--- Problem set ---
(a) In the ParaSail passage below, what happens to a caller whose dequeue condition is not satisfied?
(b) For each statement, say whether it agrees with the ParaSail passage below, and quote the words from the passage that decide it. (i) Lock-free synchronization depends on automatic locking when an operation is called. (ii) When several callers are queued, they are serviced in turn until none has a satisfied dequeue condition. (iii) Under queued synchronization, a call whose condition is satisfied proceeds only after the lock is released.

--- Exercise text ---
All of the above rules apply to objects that are not designed for concurrent access.  ParaSail also supports the construction of concurrent objects, which allow lock-free, locked, and queued simultaneous access.  These objects are *not* "handed off" as part of parameter passing, but instead provide operations which synchronize any attempts at concurrent access.  Three kinds of synchronization are supported.  "Lock-free" synchronization relies on low-level hardware-supported operations such as atomic load and store, and compare-and-swap.  "Locked" synchronization relies on automatic locking as part of calling a "locked" operation of a concurrent object, and automatic unlocking as part of returning from the operation.  Finally, "queued" synchronization is provided, which evaluates a "dequeue condition" upon call (under a lock), and only if the condition is satisfied is the call allowed to proceed, still under the lock.  A typical "dequeue condition" might be that a buffer is not full, or that a mailbox has at least one element in it.  If the dequeue condition is not satisfied, then the caller is added to a queue.  At the end of any operation on the concurrent object that might change the result of the dequeue condition for a queued caller, the dequeue condition is evaluated and if true, the operation requested by the queued caller is performed before the lock is released.  If there are multiple queued callers, then they are serviced in turn until there are none with satisfied dequeue conditions.

--- Available data ---
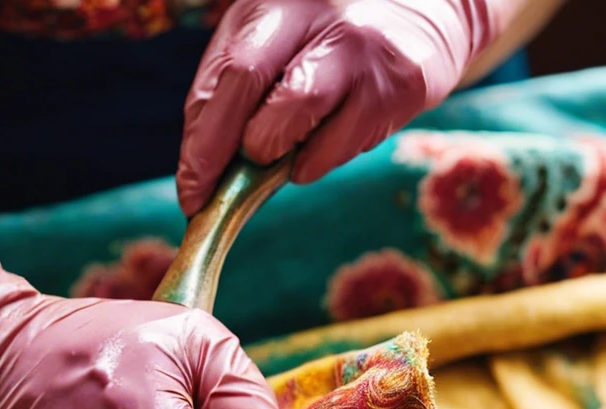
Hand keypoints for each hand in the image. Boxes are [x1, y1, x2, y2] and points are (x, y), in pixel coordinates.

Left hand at [177, 0, 504, 214]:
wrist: (414, 6)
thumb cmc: (313, 32)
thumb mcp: (259, 39)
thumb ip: (219, 95)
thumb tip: (196, 176)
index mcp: (281, 5)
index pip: (236, 79)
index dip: (207, 145)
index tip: (192, 193)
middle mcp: (331, 22)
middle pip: (274, 112)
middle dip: (246, 155)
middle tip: (244, 165)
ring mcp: (371, 56)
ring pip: (309, 141)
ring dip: (285, 161)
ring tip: (289, 140)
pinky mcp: (404, 88)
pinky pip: (341, 152)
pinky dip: (318, 160)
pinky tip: (326, 133)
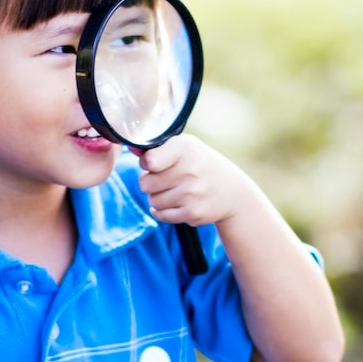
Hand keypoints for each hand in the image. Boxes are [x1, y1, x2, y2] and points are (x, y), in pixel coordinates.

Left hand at [135, 135, 249, 228]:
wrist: (233, 192)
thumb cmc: (201, 166)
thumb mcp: (185, 148)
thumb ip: (157, 148)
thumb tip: (129, 146)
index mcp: (185, 149)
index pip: (149, 161)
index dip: (147, 164)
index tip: (156, 164)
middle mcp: (190, 170)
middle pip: (145, 183)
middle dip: (151, 183)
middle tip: (167, 180)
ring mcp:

--- Answers to the problems ---
(a) The caller is added to a queue.

(b)
(i) No: "\"Lock-free\" synchronization relies on low-level hardware-supported operations such as atomic load and store, and compare-and-swap."
(ii) Yes: "If there are multiple queued callers, then they are serviced in turn until there are none with satisfied dequeue conditions."
(iii) No: "only if the condition is satisfied is the call allowed to proceed, still under the lock."